Most low-income people will need an attorney at some point in their life, and due to a lack of resources, many will receive little to no assistance. Access to justice must be improved to meet this gap, and one of the ways to accomplish this is to help improve existing legal organization’s services.
Many of my projects this summer revolved around that. You may have read my blog post, which discussed how journals (both legal and non-legal) were changing their practices to keep up with modern times, including sharing, commenting, and open-source articles.
Some of my other projects involved writing in plain language. Writing in plain language is important because the language of the law is often a wall that prevents the people they affect from understanding it. One of my earliest projects was to draft a plain-language contract. Contracts are notorious for being full of legalese, but it doesn’t have to be this way. Plain language can go a long way in understanding and conveying complex legal ideas to clients. It’s not just an issue with people who can afford clients - the average reading level is at a 5th to 8th grade level. I also worked on drafting a “bring your own device” and data destruction policies, also written in plain language because these policies are for non-lawyer trained persons. For a policy to be effective, everyone should be able to understand it, not just the lawyers who draft it.
I also worked on creating a syllabus for a class inspired by my fellowship. Unlike traditional law school courses, this class would focus on learning how to deliver legal services as a legal aid attorney. In this class, students will create deliverables to target specifics needs of civil issues, such as making videos and leading a discussion on such topics. The final is not an essay, but rather a larger project to creatively deliver a legal solution (think like a legal hack-a-thon without having to create the final product).
These projects culminated in the project I am proudest of – NJP’s Name Change video. For this project, not only did I have to work with technology that would encourage access, but I had to convey the topic so that everyone would be able to understand it.

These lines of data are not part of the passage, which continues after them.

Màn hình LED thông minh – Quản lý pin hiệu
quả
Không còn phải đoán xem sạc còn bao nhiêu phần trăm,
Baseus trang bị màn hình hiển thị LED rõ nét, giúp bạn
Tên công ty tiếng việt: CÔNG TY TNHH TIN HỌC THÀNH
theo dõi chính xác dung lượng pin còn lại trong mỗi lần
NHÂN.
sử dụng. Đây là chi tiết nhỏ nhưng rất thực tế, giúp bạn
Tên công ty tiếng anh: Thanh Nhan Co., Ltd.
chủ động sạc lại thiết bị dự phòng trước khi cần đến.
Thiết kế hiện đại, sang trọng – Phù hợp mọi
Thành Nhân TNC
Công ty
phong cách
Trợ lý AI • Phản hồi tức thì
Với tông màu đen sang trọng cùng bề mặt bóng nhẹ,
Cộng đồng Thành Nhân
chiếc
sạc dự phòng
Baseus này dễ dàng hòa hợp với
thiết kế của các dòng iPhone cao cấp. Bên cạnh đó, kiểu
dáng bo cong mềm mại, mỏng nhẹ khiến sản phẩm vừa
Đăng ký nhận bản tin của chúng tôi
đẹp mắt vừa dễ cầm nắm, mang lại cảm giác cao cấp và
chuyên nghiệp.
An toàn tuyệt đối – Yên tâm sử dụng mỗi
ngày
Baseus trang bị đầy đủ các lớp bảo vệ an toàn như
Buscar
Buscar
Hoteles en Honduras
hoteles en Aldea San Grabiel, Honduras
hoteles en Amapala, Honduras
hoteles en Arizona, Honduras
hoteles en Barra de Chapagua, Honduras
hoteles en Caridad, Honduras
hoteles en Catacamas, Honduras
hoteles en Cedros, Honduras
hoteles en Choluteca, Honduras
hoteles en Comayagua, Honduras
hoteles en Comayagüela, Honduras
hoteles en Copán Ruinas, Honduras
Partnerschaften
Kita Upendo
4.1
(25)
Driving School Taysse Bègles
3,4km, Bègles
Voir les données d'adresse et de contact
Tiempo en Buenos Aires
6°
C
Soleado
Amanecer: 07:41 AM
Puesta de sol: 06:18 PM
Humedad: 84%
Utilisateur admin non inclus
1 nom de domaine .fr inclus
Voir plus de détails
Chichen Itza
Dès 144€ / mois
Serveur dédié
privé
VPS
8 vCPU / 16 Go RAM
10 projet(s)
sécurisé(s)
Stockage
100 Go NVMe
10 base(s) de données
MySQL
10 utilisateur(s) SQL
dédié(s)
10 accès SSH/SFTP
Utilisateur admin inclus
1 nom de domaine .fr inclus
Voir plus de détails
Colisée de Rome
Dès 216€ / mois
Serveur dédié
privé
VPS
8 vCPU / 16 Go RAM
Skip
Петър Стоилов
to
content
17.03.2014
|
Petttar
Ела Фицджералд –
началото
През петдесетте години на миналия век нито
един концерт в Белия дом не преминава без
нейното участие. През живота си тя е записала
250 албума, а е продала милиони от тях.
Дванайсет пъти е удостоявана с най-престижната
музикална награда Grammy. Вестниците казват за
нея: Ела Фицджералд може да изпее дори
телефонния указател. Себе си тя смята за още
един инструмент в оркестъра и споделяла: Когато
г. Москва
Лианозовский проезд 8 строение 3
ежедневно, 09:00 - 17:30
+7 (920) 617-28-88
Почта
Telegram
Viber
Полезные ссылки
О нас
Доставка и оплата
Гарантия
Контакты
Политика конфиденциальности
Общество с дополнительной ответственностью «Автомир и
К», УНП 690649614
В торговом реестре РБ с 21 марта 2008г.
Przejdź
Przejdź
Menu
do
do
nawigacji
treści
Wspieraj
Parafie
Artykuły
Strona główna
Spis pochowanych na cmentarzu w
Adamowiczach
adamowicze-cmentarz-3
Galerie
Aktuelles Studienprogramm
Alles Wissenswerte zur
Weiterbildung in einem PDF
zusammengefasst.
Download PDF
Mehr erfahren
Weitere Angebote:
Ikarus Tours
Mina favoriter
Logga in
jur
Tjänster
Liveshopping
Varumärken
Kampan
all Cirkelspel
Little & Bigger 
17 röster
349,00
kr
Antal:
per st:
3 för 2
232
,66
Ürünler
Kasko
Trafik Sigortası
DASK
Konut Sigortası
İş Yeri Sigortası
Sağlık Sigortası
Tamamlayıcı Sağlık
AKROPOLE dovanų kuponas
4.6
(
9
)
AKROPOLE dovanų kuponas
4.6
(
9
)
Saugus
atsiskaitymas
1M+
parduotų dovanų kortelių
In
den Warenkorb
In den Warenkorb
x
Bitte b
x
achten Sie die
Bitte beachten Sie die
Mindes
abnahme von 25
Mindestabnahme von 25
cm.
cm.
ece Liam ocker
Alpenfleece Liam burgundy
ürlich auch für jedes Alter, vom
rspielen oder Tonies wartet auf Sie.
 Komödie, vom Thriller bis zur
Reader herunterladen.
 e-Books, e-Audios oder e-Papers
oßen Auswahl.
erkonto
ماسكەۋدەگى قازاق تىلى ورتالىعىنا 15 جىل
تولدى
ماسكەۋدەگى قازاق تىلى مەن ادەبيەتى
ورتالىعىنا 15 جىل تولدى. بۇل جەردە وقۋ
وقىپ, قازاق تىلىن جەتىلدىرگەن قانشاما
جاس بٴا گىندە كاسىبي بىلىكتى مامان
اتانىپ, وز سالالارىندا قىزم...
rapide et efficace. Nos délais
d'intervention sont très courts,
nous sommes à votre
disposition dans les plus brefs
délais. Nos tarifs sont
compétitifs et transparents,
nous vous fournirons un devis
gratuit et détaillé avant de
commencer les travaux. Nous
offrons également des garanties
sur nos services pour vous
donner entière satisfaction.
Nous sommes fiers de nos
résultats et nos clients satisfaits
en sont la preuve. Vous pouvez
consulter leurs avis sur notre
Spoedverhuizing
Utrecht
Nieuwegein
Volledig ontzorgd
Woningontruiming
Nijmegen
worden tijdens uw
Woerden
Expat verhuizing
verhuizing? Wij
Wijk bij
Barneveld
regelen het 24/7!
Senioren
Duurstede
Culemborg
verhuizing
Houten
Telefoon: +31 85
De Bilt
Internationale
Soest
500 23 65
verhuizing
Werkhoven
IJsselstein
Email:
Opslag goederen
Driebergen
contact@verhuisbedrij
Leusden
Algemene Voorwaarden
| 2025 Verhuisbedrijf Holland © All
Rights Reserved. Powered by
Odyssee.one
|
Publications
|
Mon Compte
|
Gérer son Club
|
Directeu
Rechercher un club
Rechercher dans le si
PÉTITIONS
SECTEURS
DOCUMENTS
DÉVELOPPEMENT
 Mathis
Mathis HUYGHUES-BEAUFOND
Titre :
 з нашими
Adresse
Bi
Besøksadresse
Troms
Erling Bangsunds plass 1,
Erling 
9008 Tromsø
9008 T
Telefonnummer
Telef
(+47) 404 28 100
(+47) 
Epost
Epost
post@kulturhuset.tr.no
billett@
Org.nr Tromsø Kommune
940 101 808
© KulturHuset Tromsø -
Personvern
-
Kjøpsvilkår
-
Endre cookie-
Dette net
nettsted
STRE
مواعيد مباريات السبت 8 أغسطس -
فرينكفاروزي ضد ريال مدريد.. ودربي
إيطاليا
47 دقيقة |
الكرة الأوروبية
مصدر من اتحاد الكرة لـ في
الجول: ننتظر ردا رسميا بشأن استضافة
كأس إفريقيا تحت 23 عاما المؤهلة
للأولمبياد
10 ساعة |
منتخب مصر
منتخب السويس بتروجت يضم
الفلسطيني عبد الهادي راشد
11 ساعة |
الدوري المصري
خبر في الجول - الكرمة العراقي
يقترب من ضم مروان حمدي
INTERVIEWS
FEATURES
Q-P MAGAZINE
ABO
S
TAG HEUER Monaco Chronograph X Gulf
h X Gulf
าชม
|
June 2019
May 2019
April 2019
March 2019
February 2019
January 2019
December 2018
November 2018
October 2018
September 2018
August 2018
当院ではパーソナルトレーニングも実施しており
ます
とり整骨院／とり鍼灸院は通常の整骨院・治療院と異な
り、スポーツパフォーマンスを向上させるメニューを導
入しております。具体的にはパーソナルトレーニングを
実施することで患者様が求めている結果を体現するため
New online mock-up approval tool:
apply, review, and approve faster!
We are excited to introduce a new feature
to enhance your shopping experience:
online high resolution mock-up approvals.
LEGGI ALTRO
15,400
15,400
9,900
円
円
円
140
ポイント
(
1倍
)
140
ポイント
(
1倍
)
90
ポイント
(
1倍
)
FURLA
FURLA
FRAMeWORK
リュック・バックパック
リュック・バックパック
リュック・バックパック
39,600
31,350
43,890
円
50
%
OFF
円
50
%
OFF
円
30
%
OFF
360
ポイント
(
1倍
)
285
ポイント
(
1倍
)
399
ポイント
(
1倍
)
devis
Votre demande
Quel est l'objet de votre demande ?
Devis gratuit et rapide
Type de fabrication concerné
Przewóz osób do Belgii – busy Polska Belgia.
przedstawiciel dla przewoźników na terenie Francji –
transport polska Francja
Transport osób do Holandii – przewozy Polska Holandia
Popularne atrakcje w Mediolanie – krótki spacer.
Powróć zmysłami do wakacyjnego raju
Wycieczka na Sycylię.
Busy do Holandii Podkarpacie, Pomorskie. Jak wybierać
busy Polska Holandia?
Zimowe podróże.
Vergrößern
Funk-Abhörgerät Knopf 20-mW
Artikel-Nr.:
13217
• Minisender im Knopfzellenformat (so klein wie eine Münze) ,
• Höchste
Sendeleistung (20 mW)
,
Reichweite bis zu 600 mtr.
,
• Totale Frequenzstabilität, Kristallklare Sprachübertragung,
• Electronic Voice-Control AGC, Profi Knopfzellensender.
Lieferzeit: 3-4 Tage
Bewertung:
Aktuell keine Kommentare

I first read over the Washington Law Help packet on name changes. After I drafted my script, I visited the local courthouse to observe the name change process itself. Fortunately, the hearing was quick (at least in King County) and each petitioner was done in less than a minute, excluding the time it took for the petitioners to get their paperwork.
Next was the tricky part – recording audio and creating the visuals for the video. While this took the most time, it was relatively simple – I just needed a microphone and some video editing software. After learning the program and some technical issues, I had finally produced a video that I felt could be easily accessible and used. Keep an eye out for my video soon – it just needs final approval!
Over the past two years, I have learned just how much I can assist the people who need help with my legal knowledge. I’m not nearly done with my work in social justice, and I can’t wait to see what else I can do.